What exactly is agile marketing?

In simple terms agile marketing is a measure of how efficient your organization is at achieving your marketing goals. I know...agile marketing is a total buzzword. It's the younger buzzword cousin of 'Agile Development' which is an extremely popular term used by software developers to describe the process of fixing or 'enhancing' apps quickly after their real-world users complain about something (like Twitter allegedly removing the 140 character limit on Tweets).

What Are The Characteristics of an Agile Marketing Team?

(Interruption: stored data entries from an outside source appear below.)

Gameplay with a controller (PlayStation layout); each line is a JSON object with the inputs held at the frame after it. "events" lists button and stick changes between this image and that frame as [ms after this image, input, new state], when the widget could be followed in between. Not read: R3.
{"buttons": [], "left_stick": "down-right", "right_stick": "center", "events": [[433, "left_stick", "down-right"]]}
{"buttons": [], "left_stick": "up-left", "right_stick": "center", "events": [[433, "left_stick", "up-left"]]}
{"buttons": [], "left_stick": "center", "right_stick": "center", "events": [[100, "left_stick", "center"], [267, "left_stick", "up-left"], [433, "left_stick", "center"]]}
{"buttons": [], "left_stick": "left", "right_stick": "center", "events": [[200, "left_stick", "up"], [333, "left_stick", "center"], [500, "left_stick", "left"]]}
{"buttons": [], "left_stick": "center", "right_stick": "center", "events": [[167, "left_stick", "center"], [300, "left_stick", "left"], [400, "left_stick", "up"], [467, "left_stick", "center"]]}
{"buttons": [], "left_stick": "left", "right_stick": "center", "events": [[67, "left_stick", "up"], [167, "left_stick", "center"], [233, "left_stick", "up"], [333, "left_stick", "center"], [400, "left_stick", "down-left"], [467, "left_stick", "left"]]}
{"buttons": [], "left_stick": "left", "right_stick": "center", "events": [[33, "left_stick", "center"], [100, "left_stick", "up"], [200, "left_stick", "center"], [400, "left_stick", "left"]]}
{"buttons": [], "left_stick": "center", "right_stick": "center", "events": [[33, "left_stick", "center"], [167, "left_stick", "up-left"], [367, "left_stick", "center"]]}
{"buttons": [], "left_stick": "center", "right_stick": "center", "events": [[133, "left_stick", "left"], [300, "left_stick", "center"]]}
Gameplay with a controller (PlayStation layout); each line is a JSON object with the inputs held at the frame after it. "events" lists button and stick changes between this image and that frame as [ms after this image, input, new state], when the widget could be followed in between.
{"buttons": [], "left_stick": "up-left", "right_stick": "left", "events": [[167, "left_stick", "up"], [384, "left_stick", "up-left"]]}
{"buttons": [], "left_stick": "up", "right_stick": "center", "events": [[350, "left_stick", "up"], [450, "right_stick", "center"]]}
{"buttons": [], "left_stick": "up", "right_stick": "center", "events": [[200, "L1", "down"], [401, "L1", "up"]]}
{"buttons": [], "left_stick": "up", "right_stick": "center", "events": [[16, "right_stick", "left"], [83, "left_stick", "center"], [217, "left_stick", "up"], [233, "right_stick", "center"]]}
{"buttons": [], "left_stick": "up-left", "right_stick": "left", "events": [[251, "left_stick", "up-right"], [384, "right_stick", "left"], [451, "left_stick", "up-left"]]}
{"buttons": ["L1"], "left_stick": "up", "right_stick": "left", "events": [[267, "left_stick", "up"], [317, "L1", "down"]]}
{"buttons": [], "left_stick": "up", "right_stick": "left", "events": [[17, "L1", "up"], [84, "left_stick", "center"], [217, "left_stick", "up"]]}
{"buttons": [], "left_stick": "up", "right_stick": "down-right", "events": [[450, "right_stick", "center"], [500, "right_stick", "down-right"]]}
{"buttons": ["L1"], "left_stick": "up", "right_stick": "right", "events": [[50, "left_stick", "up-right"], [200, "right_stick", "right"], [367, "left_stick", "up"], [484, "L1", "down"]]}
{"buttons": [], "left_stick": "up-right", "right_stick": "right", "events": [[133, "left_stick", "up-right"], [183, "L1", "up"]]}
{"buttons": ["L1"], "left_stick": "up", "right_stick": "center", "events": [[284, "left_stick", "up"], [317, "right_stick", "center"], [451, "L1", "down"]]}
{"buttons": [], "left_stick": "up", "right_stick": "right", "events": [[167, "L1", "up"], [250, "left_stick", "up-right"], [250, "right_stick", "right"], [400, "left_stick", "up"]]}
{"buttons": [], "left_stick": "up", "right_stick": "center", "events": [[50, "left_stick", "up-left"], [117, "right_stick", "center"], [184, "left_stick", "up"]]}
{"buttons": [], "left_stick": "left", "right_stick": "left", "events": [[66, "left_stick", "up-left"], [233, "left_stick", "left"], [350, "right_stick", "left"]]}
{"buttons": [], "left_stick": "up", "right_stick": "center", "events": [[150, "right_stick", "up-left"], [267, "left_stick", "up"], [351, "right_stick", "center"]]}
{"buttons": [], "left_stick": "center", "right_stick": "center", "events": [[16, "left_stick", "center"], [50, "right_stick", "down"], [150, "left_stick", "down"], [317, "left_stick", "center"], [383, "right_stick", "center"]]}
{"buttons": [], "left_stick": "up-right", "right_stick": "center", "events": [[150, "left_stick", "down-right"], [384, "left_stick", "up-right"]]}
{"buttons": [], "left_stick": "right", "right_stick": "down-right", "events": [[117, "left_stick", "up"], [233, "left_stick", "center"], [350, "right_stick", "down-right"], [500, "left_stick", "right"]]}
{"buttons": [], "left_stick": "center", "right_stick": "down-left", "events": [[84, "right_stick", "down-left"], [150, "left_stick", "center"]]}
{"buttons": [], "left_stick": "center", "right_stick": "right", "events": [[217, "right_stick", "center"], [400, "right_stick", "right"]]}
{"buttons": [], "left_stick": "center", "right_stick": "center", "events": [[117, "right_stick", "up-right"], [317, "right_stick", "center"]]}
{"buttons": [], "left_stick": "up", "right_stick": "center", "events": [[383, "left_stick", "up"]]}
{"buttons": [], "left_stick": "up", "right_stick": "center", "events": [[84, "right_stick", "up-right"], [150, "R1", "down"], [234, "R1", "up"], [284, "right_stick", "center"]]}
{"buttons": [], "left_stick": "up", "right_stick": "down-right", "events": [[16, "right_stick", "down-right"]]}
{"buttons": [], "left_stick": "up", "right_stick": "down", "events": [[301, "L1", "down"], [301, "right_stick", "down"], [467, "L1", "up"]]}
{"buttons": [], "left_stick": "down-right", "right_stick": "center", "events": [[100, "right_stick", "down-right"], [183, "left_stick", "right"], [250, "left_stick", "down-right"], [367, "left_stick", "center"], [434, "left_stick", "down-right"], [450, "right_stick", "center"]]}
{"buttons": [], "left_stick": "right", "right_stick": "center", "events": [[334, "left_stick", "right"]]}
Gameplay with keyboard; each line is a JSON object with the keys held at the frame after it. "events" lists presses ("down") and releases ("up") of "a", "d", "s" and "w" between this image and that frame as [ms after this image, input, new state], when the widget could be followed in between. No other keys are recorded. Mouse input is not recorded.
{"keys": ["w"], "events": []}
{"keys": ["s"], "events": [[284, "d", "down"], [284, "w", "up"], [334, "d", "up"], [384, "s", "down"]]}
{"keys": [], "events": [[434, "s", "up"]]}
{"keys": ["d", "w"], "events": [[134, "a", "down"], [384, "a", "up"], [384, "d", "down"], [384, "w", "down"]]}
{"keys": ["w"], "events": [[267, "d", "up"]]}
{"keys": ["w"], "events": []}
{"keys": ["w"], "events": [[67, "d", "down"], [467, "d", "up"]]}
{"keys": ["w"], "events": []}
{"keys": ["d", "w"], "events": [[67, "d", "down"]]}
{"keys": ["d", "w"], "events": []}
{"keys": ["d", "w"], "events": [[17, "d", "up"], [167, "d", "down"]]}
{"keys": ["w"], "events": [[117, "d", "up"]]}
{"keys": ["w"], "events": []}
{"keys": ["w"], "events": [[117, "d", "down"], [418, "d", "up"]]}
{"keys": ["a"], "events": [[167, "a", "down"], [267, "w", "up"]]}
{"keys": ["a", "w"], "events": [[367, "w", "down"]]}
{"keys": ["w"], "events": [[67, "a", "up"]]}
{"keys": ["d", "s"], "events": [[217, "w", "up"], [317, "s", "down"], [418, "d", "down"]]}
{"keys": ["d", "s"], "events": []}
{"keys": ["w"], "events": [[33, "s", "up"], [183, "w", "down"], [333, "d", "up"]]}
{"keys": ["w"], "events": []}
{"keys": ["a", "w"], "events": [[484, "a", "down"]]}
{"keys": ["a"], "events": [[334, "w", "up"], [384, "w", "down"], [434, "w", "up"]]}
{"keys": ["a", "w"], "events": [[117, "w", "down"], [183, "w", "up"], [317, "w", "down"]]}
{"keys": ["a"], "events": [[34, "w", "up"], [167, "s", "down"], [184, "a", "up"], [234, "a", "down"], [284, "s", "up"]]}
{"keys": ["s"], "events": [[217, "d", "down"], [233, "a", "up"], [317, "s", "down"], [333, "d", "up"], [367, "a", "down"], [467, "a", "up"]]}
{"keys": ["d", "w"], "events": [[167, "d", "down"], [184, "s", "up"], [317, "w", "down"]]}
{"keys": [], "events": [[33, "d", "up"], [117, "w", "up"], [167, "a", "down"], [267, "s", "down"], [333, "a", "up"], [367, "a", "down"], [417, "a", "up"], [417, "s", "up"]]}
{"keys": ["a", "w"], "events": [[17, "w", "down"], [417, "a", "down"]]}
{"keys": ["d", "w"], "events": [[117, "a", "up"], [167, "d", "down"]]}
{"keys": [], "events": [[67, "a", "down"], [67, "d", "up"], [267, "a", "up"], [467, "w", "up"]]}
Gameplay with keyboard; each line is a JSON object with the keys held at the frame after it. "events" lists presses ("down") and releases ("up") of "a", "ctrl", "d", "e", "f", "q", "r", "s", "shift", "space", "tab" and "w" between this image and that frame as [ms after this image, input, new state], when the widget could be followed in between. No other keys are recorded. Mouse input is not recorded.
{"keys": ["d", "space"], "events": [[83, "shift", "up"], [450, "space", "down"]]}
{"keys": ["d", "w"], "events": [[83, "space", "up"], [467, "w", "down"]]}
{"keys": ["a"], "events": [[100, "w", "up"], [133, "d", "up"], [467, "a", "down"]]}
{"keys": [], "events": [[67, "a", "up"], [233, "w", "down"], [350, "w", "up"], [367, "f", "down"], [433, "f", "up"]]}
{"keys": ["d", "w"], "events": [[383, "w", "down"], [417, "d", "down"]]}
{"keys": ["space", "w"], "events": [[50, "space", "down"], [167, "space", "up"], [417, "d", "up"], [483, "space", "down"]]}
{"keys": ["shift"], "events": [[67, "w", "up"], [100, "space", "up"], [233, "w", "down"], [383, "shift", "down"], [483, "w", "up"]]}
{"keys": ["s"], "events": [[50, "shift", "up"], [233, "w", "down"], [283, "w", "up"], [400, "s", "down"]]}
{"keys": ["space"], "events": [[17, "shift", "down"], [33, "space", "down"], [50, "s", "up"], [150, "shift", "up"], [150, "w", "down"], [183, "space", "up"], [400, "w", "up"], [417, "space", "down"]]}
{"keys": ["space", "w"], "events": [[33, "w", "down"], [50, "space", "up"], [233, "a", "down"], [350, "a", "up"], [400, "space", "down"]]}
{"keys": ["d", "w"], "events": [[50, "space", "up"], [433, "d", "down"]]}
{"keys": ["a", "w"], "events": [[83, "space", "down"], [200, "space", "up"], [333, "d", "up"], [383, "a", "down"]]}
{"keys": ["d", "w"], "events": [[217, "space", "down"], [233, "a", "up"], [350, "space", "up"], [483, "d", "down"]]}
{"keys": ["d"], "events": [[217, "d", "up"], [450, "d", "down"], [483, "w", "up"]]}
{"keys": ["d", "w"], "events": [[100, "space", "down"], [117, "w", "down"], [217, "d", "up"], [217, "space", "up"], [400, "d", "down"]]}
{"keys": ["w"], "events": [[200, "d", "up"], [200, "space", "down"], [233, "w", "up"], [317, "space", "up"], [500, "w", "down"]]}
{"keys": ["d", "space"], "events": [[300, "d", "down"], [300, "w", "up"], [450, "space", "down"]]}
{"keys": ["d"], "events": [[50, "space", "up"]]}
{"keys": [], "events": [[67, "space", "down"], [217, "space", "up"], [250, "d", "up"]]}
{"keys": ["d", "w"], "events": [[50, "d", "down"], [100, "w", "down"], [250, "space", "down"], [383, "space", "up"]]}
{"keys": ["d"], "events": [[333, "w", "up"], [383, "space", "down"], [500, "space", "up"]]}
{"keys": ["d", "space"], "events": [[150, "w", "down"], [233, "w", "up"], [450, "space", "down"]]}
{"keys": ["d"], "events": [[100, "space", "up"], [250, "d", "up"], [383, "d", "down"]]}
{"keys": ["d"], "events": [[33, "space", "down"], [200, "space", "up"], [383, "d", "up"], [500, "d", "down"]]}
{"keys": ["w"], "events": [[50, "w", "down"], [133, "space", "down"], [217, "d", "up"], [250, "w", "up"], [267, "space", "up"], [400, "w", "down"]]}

Agile marketing teams provide a lot of strategy and (theoretically) results to their stakeholders. They are really good at coming up with big ideas and then explaining the opportunity behind those ideas to the people that need to hear them. An agile marketer may corner the CEO of a chain of steakhouses and explain to them, using real data, the opportunity behind adding more vegan-friendly items to the menu or why a marketing campaign aimed at soccer moms may be a good thing. Ok, so maybe an agile marketer will never literally corner the CEO, but you get the idea.

Another thing that makes agile marketing teams unique is how they are wired. Agile marketing teams know that their stakeholders are more interested in new business as opposed to new marketing material. Don't get me wrong, all stakeholders appreciate a new website, social media page, brochure or bobble-head....but only to the extent that they're getting ROI from it. Agile marketing teams are staffed with marketers. People that come up with big ideas and data to support those ideas to win business. They don't carry the baggage that comes with technical resources (developers, designers, engineers etc) on payroll. That's because they know that the value is in the architecture of the strategy. Not its implementation. The implementation of that strategy can be done by third-parties. Plus, one of the main principles of being agile is the ability to change those big ideas on the fly as agile marketers collect more info and learn new tactics that may work better than what's currently in place. Agile marketers can change plans quickly because they partner with back-end support teams that provide them the technical skills needed on demand and cheaper than hiring these people in house. They stay nimble so they can make adjustments quickly.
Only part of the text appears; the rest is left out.